Only Get Non-Alpha Pixels in an Image

This week, I found myself wanting to do some computation over pixels in an image.

This image, in fact

from PIL import Image
im = Image.open('images/Abomasnow.png')
im

png

In particular, I wanted to run K-means clustering over the image to determine what the 3 most popular colors were– visually, I expected to see something like green, white, and maybe pink/gray(?)

A First Pass

I load my Image object into numpy.array that sklearn can eat

import numpy as np

arr = np.array(im)

It’s a 200 by 200 image, so this should work pretty quickly.

arr.shape
(200, 200, 4)

Building and training the model is easy enough.

We want a KMeans object instantiated with 3 means.

from sklearn.cluster import KMeans

model = KMeans(3)

Next, we’re going to take our 200 x 200 x (RGB) values and put them into one, 40000 x 3 matrix (pixel location doesn’t matter for K-means)
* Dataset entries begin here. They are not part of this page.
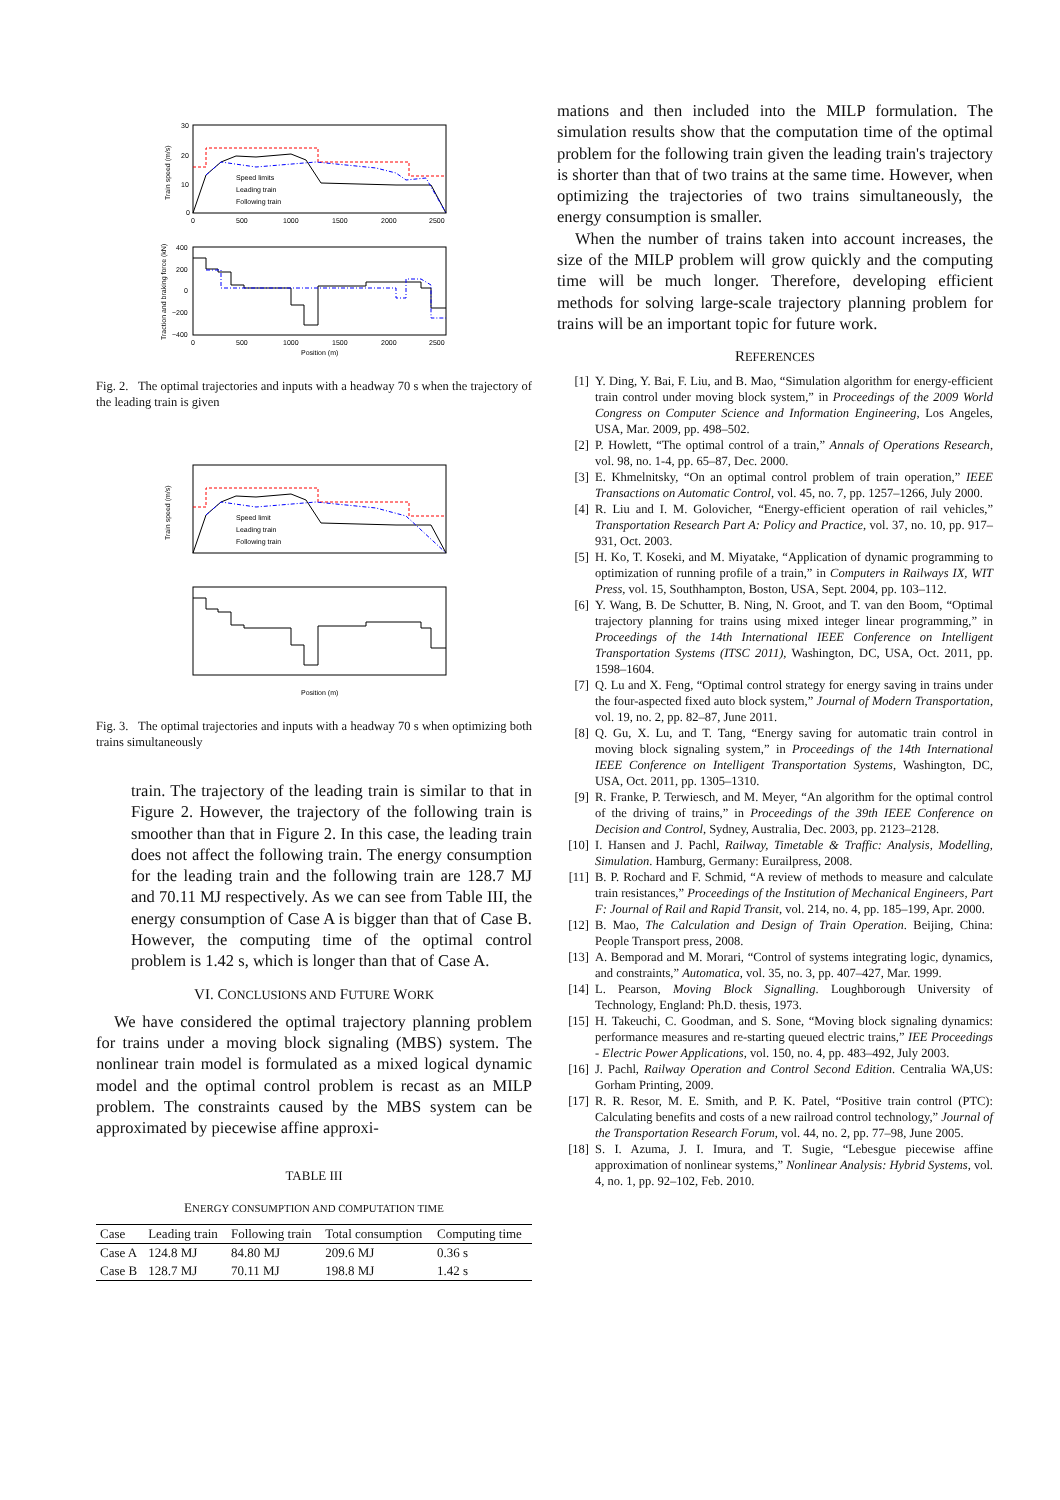30
20
10
0
0
500
1000
1500
2000
2500
Train speed (m/s)
400
200
0
−200
−400
0
500
1000
1500
2000
2500
Position (m)
Traction and braking force (kN)
Speed limits
Leading train
Following train
Fig. 2. The optimal trajectories and inputs with a headway 70 s when the trajectory of the leading train is given
Train speed (m/s)
Speed limit
Leading train
Following train
Position (m)
Fig. 3. The optimal trajectories and inputs with a headway 70 s when optimizing both trains simultaneously
train. The trajectory of the leading train is similar to that in Figure 2. However, the trajectory of the following train is smoother than that in Figure 2. In this case, the leading train does not affect the following train. The energy consumption for the leading train and the following train are 128.7 MJ and 70.11 MJ respectively. As we can see from Table III, the energy consumption of Case A is bigger than that of Case B. However, the computing time of the optimal control problem is 1.42 s, which is longer than that of Case A.
VI. CONCLUSIONS AND FUTURE WORK
We have considered the optimal trajectory planning problem for trains under a moving block signaling (MBS) system. The nonlinear train model is formulated as a mixed logical dynamic model and the optimal control problem is recast as an MILP problem. The constraints caused by the MBS system can be approximated by piecewise affine approxi-
TABLE III
ENERGY CONSUMPTION AND COMPUTATION TIME
| Case | Leading train | Following train | Total consumption | Computing time |
| --- | --- | --- | --- | --- |
| Case A | 124.8 MJ | 84.80 MJ | 209.6 MJ | 0.36 s |
| Case B | 128.7 MJ | 70.11 MJ | 198.8 MJ | 1.42 s |
mations and then included into the MILP formulation. The simulation results show that the computation time of the optimal problem for the following train given the leading train's trajectory is shorter than that of two trains at the same time. However, when optimizing the trajectories of two trains simultaneously, the energy consumption is smaller.
When the number of trains taken into account increases, the size of the MILP problem will grow quickly and the computing time will be much longer. Therefore, developing efficient methods for solving large-scale trajectory planning problem for trains will be an important topic for future work.
REFERENCES
[1] Y. Ding, Y. Bai, F. Liu, and B. Mao, “Simulation algorithm for energy-efficient train control under moving block system,” in Proceedings of the 2009 World Congress on Computer Science and Information Engineering, Los Angeles, USA, Mar. 2009, pp. 498–502.
[2] P. Howlett, “The optimal control of a train,” Annals of Operations Research, vol. 98, no. 1-4, pp. 65–87, Dec. 2000.
[3] E. Khmelnitsky, “On an optimal control problem of train operation,” IEEE Transactions on Automatic Control, vol. 45, no. 7, pp. 1257–1266, July 2000.
[4] R. Liu and I. M. Golovicher, “Energy-efficient operation of rail vehicles,” Transportation Research Part A: Policy and Practice, vol. 37, no. 10, pp. 917–931, Oct. 2003.
[5] H. Ko, T. Koseki, and M. Miyatake, “Application of dynamic programming to optimization of running profile of a train,” in Computers in Railways IX, WIT Press, vol. 15, Southhampton, Boston, USA, Sept. 2004, pp. 103–112.
[6] Y. Wang, B. De Schutter, B. Ning, N. Groot, and T. van den Boom, “Optimal trajectory planning for trains using mixed integer linear programming,” in Proceedings of the 14th International IEEE Conference on Intelligent Transportation Systems (ITSC 2011), Washington, DC, USA, Oct. 2011, pp. 1598–1604.
[7] Q. Lu and X. Feng, “Optimal control strategy for energy saving in trains under the four-aspected fixed auto block system,” Journal of Modern Transportation, vol. 19, no. 2, pp. 82–87, June 2011.
[8] Q. Gu, X. Lu, and T. Tang, “Energy saving for automatic train control in moving block signaling system,” in Proceedings of the 14th International IEEE Conference on Intelligent Transportation Systems, Washington, DC, USA, Oct. 2011, pp. 1305–1310.
[9] R. Franke, P. Terwiesch, and M. Meyer, “An algorithm for the optimal control of the driving of trains,” in Proceedings of the 39th IEEE Conference on Decision and Control, Sydney, Australia, Dec. 2003, pp. 2123–2128.
[10] I. Hansen and J. Pachl, Railway, Timetable & Traffic: Analysis, Modelling, Simulation. Hamburg, Germany: Eurailpress, 2008.
[11] B. P. Rochard and F. Schmid, “A review of methods to measure and calculate train resistances,” Proceedings of the Institution of Mechanical Engineers, Part F: Journal of Rail and Rapid Transit, vol. 214, no. 4, pp. 185–199, Apr. 2000.
[12] B. Mao, The Calculation and Design of Train Operation. Beijing, China: People Transport press, 2008.
[13] A. Bemporad and M. Morari, “Control of systems integrating logic, dynamics, and constraints,” Automatica, vol. 35, no. 3, pp. 407–427, Mar. 1999.
[14] L. Pearson, Moving Block Signalling. Loughborough University of Technology, England: Ph.D. thesis, 1973.
[15] H. Takeuchi, C. Goodman, and S. Sone, “Moving block signaling dynamics: performance measures and re-starting queued electric trains,” IEE Proceedings - Electric Power Applications, vol. 150, no. 4, pp. 483–492, July 2003.
[16] J. Pachl, Railway Operation and Control Second Edition. Centralia WA,US: Gorham Printing, 2009.
[17] R. R. Resor, M. E. Smith, and P. K. Patel, “Positive train control (PTC): Calculating benefits and costs of a new railroad control technology,” Journal of the Transportation Research Forum, vol. 44, no. 2, pp. 77–98, June 2005.
[18] S. I. Azuma, J. I. Imura, and T. Sugie, “Lebesgue piecewise affine approximation of nonlinear systems,” Nonlinear Analysis: Hybrid Systems, vol. 4, no. 1, pp. 92–102, Feb. 2010.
reshaped_arr = arr[:, :, :3].reshape(-1, 3)
reshaped_arr.shape
(40000, 3)

Fit the model

model.fit(arr[:, :, :3].reshape(-1, 3))
KMeans(algorithm='auto', copy_x=True, init='k-means++', max_iter=300,
    n_clusters=3, n_init=10, n_jobs=None, precompute_distances='auto',
    random_state=None, tol=0.0001, verbose=0)

Aaaaaand our means

model.cluster_centers_
array([[105.41553813, 132.43644571, 131.09289617],
       [232.71566397, 231.75916993, 235.93683444],
       [  1.47778587,   1.78674436,   1.75863074]])

We’ve got gray

Image.new('RGB', (300, 100), color=(232, 231, 235))

png

Greenish

Image.new('RGB', (300, 100), color=(105, 132, 131))

png

And… black?

Image.new('RGB', (300, 100), color=(1, 2, 2))

png

What happened?

Did You Catch the Spoiler?

Let’s go back to our image array. We had a 4th value in our 3rd dimension. The first 3 account for R, G, and B. But the fourth represents alpha or the transparency.

arr.shape
(200, 200, 4)

The image printed out nicely enough when we loaded it up

im

png

But if you were to open it up in some alpha-channel-aware software, like paint.net, you’d see that the background was actually transparent.

Image.open('images/alpha_channel.PNG')

png

Indeed, if you inspect a random pixel in the upper-left corner of this image, you’ll see that it’s got a 0 value for its alpha channel at the end, but critically, it gives us 0, 0, 0 RGB values. In other words, numpy thinks that like 40% of this picture is pure black.

arr[10, 10]
array([0, 0, 0, 0], dtype=uint8)

Clearing out the Clear

So we want to re-run our clustering algorithm, this time only considering pixles with the max value for the alpha channel, 255

And so we’ll line all of the pixels up once more (including the alpha channel for the next step)

all_pixels = arr.reshape(-1, 4)
all_pixels.shape
(40000, 4)

Then some basic numpy array filtering reveals that my 40% was actually closer to like 60-something

just_non_alpha = all_pixels[all_pixels[:, 3] == 255]
just_non_alpha.shape
(18747, 4)

Refitting the model, we get new centers. Promising.

model = KMeans(3)

model.fit(just_non_alpha)
KMeans(algorithm='auto', copy_x=True, init='k-means++', max_iter=300,
    n_clusters=3, n_init=10, n_jobs=None, precompute_distances='auto',
    random_state=None, tol=0.0001, verbose=0)
model.cluster_centers_
array([[182.57885015, 183.38536135, 194.31147541, 255.        ],
       [252.58630872, 252.45704698, 252.62241611, 255.        ],
       [100.3142406 , 130.10723514, 128.00387597, 255.        ]])

Again, we’ve got greenish

Image.new('RGB', (300, 100), color=(103, 130, 129))

png

Gray

Image.new('RGB', (300, 100), color=(182, 183, 194))

png

… and very, very white.

Image.new('RGB', (300, 100), color=(252, 252, 252))

png

Oh well. The dude’s a snowman. Go figure. At least this one makes sense.